TASK ITEM: Restate, word for word, the lines from the opening line of the data through the line containing "(c) Work for", both included, and nothing else.

*** Opening SOURCE MATERIAL ***

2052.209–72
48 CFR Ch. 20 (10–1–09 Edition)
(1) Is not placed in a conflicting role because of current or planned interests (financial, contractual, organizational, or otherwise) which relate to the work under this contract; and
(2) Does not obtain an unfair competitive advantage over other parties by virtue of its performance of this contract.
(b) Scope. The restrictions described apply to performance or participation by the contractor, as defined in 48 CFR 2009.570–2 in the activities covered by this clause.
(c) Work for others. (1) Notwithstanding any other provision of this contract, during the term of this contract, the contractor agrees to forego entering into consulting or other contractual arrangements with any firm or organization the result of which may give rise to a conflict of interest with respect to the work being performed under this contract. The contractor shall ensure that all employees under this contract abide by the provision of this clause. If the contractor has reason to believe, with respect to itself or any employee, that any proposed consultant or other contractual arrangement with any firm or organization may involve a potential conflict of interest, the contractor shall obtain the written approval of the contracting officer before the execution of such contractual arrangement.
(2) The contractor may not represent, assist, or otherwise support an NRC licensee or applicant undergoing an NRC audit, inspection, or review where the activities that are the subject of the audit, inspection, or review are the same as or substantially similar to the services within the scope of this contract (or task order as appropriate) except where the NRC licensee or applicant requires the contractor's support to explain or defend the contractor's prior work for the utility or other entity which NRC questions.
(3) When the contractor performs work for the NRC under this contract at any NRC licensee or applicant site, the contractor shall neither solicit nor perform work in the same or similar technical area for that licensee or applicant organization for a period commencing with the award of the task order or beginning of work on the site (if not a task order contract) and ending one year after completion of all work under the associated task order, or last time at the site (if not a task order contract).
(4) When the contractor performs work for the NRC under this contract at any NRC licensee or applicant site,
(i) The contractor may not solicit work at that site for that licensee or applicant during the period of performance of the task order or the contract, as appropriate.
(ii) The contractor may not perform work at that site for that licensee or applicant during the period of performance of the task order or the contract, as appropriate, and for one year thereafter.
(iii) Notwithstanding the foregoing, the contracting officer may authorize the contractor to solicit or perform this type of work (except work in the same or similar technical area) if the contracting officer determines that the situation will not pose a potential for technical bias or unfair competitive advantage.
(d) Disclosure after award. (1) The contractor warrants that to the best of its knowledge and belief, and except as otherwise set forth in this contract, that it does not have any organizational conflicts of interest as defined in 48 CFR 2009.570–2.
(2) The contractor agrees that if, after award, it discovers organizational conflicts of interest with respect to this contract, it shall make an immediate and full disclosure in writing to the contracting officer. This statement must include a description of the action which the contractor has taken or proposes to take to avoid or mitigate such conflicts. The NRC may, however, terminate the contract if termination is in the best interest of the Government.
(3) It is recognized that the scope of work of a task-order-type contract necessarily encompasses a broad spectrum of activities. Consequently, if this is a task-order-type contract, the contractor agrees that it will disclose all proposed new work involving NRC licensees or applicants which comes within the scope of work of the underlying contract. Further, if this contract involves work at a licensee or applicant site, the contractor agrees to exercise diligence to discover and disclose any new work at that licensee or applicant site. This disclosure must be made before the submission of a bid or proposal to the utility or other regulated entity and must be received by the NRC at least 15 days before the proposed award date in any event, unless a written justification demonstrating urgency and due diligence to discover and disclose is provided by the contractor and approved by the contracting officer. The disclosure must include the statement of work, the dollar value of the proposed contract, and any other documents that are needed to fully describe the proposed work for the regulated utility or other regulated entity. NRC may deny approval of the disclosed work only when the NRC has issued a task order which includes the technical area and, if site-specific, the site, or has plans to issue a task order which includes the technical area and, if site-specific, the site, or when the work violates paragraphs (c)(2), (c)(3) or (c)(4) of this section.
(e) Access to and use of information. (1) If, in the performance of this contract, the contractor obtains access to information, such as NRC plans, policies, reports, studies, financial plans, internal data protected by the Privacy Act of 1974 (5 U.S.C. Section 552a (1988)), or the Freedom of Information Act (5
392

*** Closing SOURCE MATERIAL ***

RESPONSE AREA:
2052.209–72
48 CFR Ch. 20 (10–1–09 Edition)
(1) Is not placed in a conflicting role because of current or planned interests (financial, contractual, organizational, or otherwise) which relate to the work under this contract; and
(2) Does not obtain an unfair competitive advantage over other parties by virtue of its performance of this contract.
(b) Scope. The restrictions described apply to performance or participation by the contractor, as defined in 48 CFR 2009.570–2 in the activities covered by this clause.
(c) Work for others. (1) Notwithstanding any other provision of this contract, during the term of this contract, the contractor agrees to forego entering into consulting or other contractual arrangements with any firm or organization the result of which may give rise to a conflict of interest with respect to the work being performed under this contract. The contractor shall ensure that all employees under this contract abide by the provision of this clause. If the contractor has reason to believe, with respect to itself or any employee, that any proposed consultant or other contractual arrangement with any firm or organization may involve a potential conflict of interest, the contractor shall obtain the written approval of the contracting officer before the execution of such contractual arrangement.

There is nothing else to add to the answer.